Mücrimler yok olup giderken kurtulanlar ise peygamberler ve onların safında yer
alanlardır.
111. “Andolsun ki, peygamberlerin kıssalarında, aklı olanlar için
ibretler vardır. Kur’an uydurulabilen bir söz
değildir.
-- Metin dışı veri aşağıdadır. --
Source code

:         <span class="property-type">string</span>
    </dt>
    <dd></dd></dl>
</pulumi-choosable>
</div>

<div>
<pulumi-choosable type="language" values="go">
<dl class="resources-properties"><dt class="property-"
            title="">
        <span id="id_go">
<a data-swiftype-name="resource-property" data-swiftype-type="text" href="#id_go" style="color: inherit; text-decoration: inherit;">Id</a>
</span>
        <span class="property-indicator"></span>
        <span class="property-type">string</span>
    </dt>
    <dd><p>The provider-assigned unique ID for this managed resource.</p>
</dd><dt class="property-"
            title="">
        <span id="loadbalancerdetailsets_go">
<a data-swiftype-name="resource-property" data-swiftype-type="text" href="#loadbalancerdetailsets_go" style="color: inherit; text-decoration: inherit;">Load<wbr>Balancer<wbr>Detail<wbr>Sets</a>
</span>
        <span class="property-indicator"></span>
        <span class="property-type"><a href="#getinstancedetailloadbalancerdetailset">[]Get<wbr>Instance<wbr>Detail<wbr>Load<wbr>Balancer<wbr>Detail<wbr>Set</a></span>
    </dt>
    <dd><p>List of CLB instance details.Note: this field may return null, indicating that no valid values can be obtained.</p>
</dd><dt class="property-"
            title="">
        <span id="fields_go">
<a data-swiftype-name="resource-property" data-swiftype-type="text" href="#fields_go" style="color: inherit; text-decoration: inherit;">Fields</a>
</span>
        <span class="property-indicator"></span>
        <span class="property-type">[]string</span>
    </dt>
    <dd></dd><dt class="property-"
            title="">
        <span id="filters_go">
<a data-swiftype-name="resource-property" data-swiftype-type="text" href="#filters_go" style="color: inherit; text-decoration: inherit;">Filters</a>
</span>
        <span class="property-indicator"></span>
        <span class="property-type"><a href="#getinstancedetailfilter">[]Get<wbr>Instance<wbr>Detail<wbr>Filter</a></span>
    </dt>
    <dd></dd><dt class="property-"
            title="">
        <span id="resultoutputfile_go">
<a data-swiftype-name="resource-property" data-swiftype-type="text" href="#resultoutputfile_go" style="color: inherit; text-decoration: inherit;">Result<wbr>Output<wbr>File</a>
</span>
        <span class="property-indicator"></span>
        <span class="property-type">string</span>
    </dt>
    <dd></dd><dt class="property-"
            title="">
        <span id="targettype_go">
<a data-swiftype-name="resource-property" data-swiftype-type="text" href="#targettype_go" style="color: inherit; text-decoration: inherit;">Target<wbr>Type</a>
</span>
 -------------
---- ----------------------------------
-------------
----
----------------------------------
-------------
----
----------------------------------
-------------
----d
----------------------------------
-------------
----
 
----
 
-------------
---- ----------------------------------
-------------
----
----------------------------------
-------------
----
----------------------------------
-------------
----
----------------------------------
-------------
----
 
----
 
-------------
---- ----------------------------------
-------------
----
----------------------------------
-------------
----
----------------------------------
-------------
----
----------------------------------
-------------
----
Fakat kendinden önceki Kitapları tasdik eden, inanan millete her şeyi
açıklayan, doğru yolu gösteren bir rehber ve
rahmettir.”
Muhakkak ki bu peygamberlerin
kıssalarında, Yusuf (a.s) ve kardeşlerinin kıssalarında, Nuh’un, Hûd’un, Sâlihin, İbrahim’in, Lût un, İsmail’in, İshak’ın, Yakub’un, Yusuf’un, Eyyub’un,
Musâ’nın, Îsâ’nın kıssalarında ve Muhammed (a.s)’ın ve
ashabının örnek hayatında akıl sahipleri için ibretler, dersler, âyetler vardır.
Bu Kur’an
uydurulmuş bir söz değildir. Lâkin önündekini, yâni Tevrat’ı, Zebur’u, İncil’i
tasdik eden ve her bir şeyi de tafsil edip açıklayan, insanlığın muhtaç olduğu
her tür bilgiyi, her tür yasayı ortaya koyan ve hidâyet olan, yolunu şaşırmış
insanlığa yol gösteren ve iman edenlere bir rahmet olan bir kitaptır. Bu kitap
birileri tarafından uydurulmuş bir kitap değildir. Bu kitap Allah’tandır. Bu
kitabı ne bir beşerin, ne bir peygamberin uydurması mümkün değildir. Bu kitap
yi-ne önceden kendisi tarafından indirilmiş Tevrat, Zebur ve İncil’i tasdik
etmektedir. Onları reddetmiyor. Ve bu kitap yollarını şaşırmış, programlarını
şaşırmış insanlara yol göstermek ve mü’minlere rahmet
olma özelliğinde bir kitaptır. Hidâyet bu kitabın hidâyetidir, yol bu kitabın
yoludur, yasa bu kitabın yasasıdır, hayat programı bu kitabın programıdır,
hüküm, kıssa bu kitabın kıssasıdır, rahmet, şifa bu kitabın şifasıdır. Allah
bizi bu kitapla beraber olmaktan ayırmasın. Âmin.